El pasotismo alcanzó cotas tan altas que surgió la figura del pasota profesional, que caminaba con un andar chulesco y gandul, que vivía peleado con las normas sociales y sobre todo, con la palabra trabajo. Si le preguntabas si estaba buscando trabajo te contestaba: “Yo paso, tío, que curren otros”.
El pasota profesional vivía feliz en ese mundo virtual que había creado a su medida y se sentía importante jugando a los futbolines y disfrutando de un litro de cerveza con sus colegas. Su vocación era no hacer nada y no preocuparse por nada, que ya habían trabajo y sufrido bastante sus padres con los tiempos que le habían tocado.
El pasota vivía la juventud a cámara lenta, como si tuviera el don de poder ralentizar el tiempo a su medida, siempre rompiendo moldes, sin trabajo, sin futuro, sin preocupaciones y sin novia, porque ser pasota y tener novia era una incoherencia, a no ser que te buscaras una compañera tan pasota como tú.

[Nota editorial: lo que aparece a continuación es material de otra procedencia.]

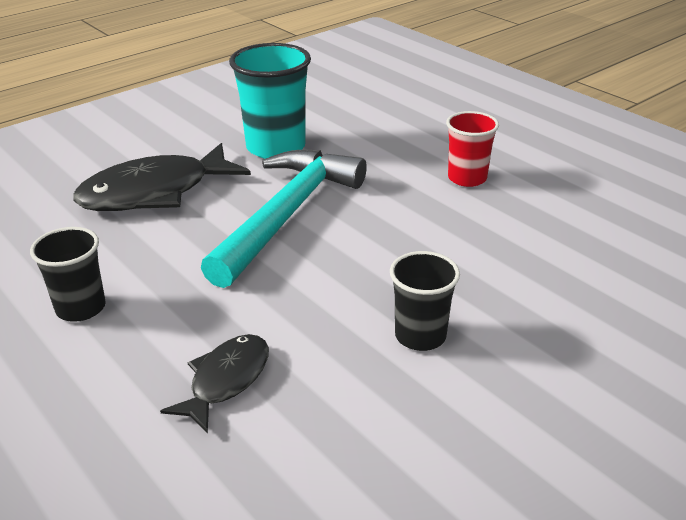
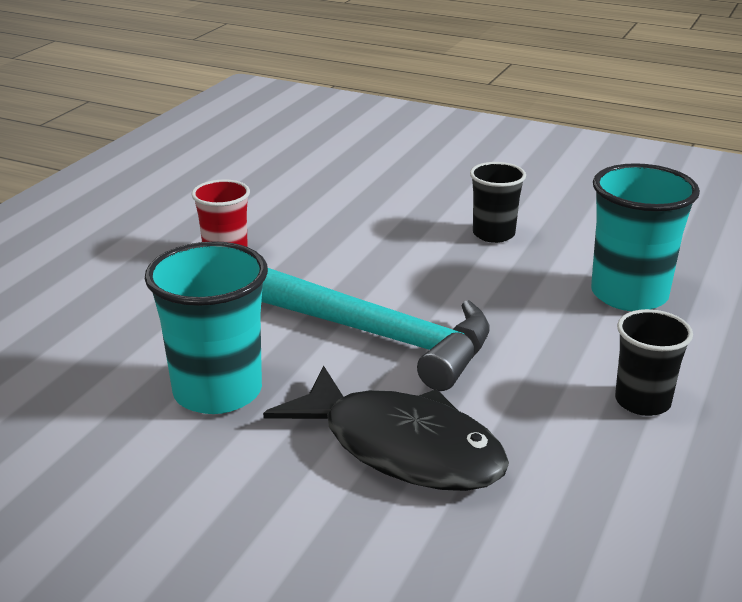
camera: 115 degrees left, 5 degrees down
(226, 380) = (629, 295): black fish -> turquoise cup
(287, 214) = (375, 335): turquoise hammer -> turquoise hammer turned 150 degrees counterclockwise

Con la Transición nos llegamos a creer que éramos libres de verdad porque nos dejaban llegar más tarde a la casa, porque compartíamos las revistas pornográficas como si fueran tebeos, porque superamos la autoridad férrea del padre y del maestro, porque aprendimos a pasar de todo creyendo que podíamos estirar la adolescencia sin límites, sin deberes y sin dar un palo al agua.